*** Begin section ***

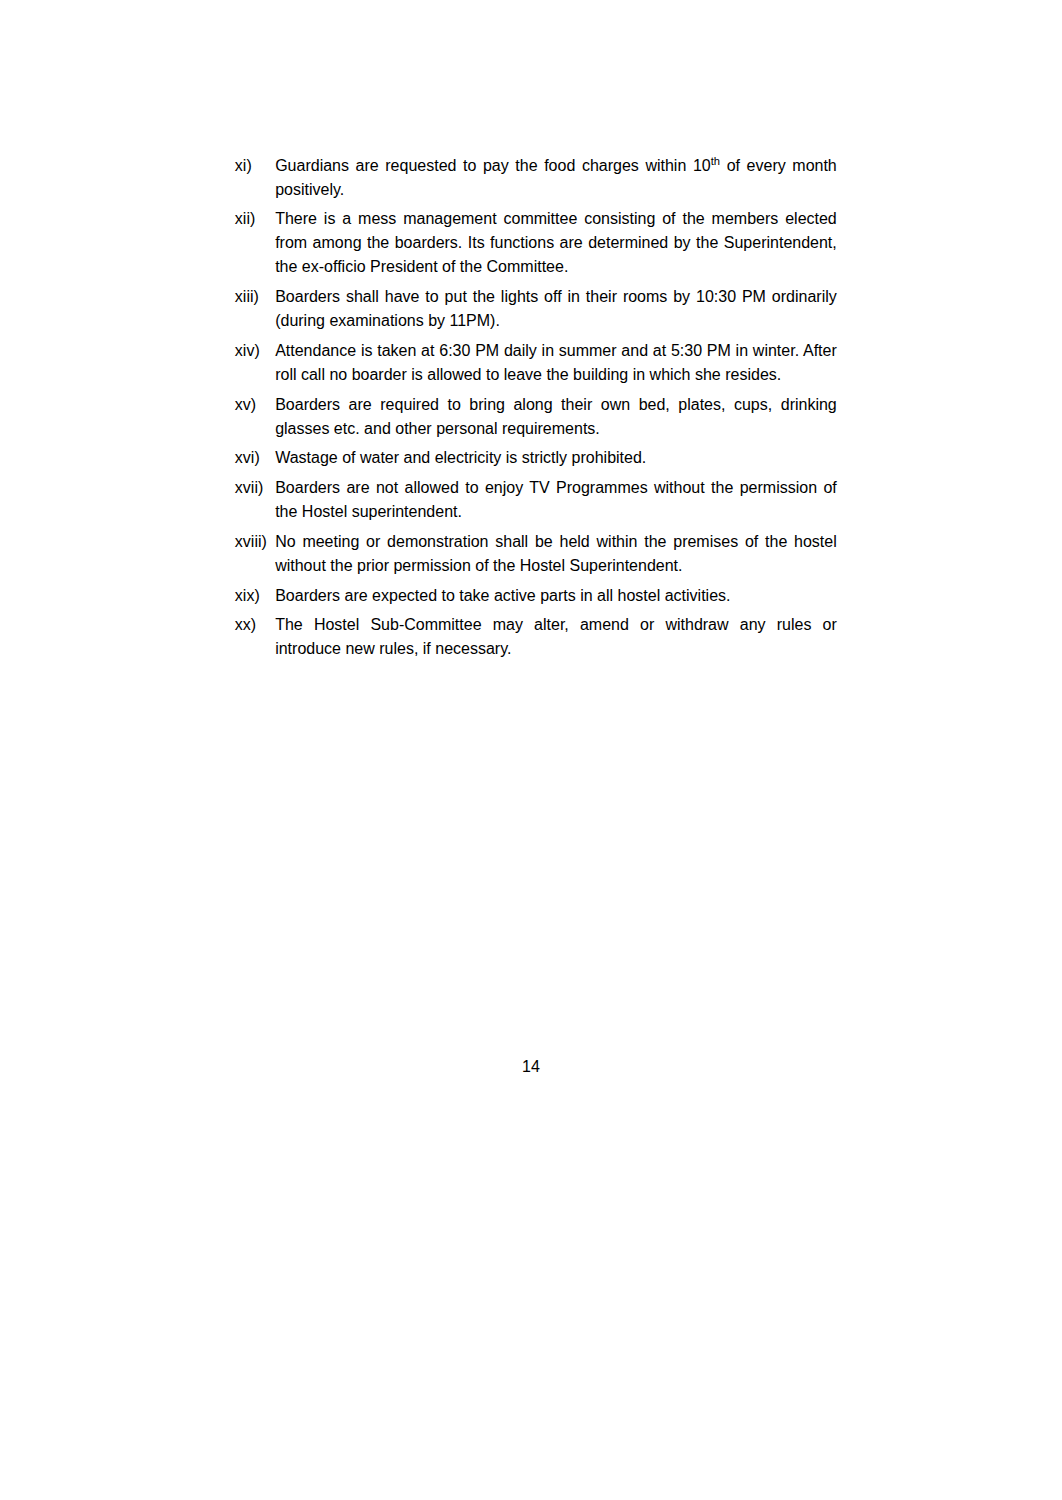xi) Guardians are requested to pay the food charges within 10th of every month positively.
xii) There is a mess management committee consisting of the members elected from among the boarders. Its functions are determined by the Superintendent, the ex-officio President of the Committee.
xiii) Boarders shall have to put the lights off in their rooms by 10:30 PM ordinarily (during examinations by 11PM).
xiv) Attendance is taken at 6:30 PM daily in summer and at 5:30 PM in winter. After roll call no boarder is allowed to leave the building in which she resides.
xv) Boarders are required to bring along their own bed, plates, cups, drinking glasses etc. and other personal requirements.
xvi) Wastage of water and electricity is strictly prohibited.
xvii) Boarders are not allowed to enjoy TV Programmes without the permission of the Hostel superintendent.
xviii) No meeting or demonstration shall be held within the premises of the hostel without the prior permission of the Hostel Superintendent.
xix) Boarders are expected to take active parts in all hostel activities.
xx) The Hostel Sub-Committee may alter, amend or withdraw any rules or introduce new rules, if necessary.
14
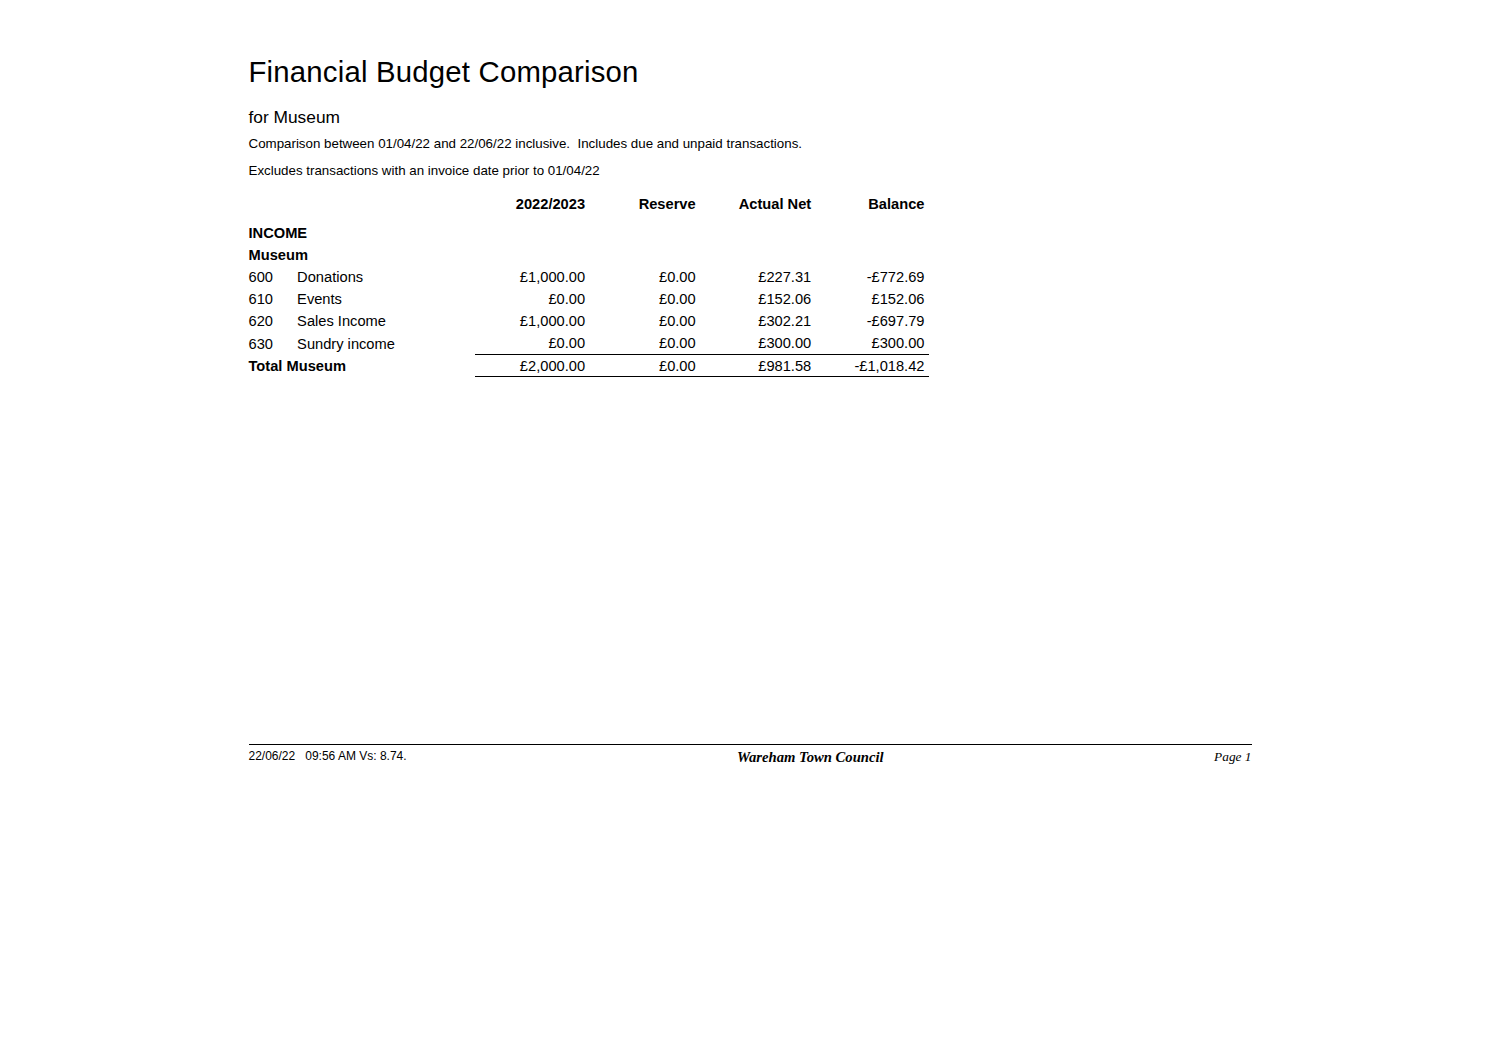Financial Budget Comparison
for Museum
Comparison between 01/04/22 and 22/06/22 inclusive. Includes due and unpaid transactions.
Excludes transactions with an invoice date prior to 01/04/22
| | | 2022/2023 | Reserve | Actual Net | Balance |
| --- | --- | --- | --- | --- | --- |
| INCOME |
| Museum |
| 600 | Donations | £1,000.00 | £0.00 | £227.31 | -£772.69 |
| 610 | Events | £0.00 | £0.00 | £152.06 | £152.06 |
| 620 | Sales Income | £1,000.00 | £0.00 | £302.21 | -£697.79 |
| 630 | Sundry income | £0.00 | £0.00 | £300.00 | £300.00 |
| Total Museum | £2,000.00 | £0.00 | £981.58 | -£1,018.42 |
22/06/22 09:56 AM Vs: 8.74. Page 1
Wareham Town Council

*** End section ***

What the task requires.
For the span from the line containing "600 | Donations" through the last line of the entries above, transcribe each line exactly and leave out everything else.

Response area.
| 600 | Donations | £1,000.00 | £0.00 | £227.31 | -£772.69 |
| 610 | Events | £0.00 | £0.00 | £152.06 | £152.06 |
| 620 | Sales Income | £1,000.00 | £0.00 | £302.21 | -£697.79 |
| 630 | Sundry income | £0.00 | £0.00 | £300.00 | £300.00 |
| Total Museum | £2,000.00 | £0.00 | £981.58 | -£1,018.42 |
22/06/22 09:56 AM Vs: 8.74. Page 1
Wareham Town Council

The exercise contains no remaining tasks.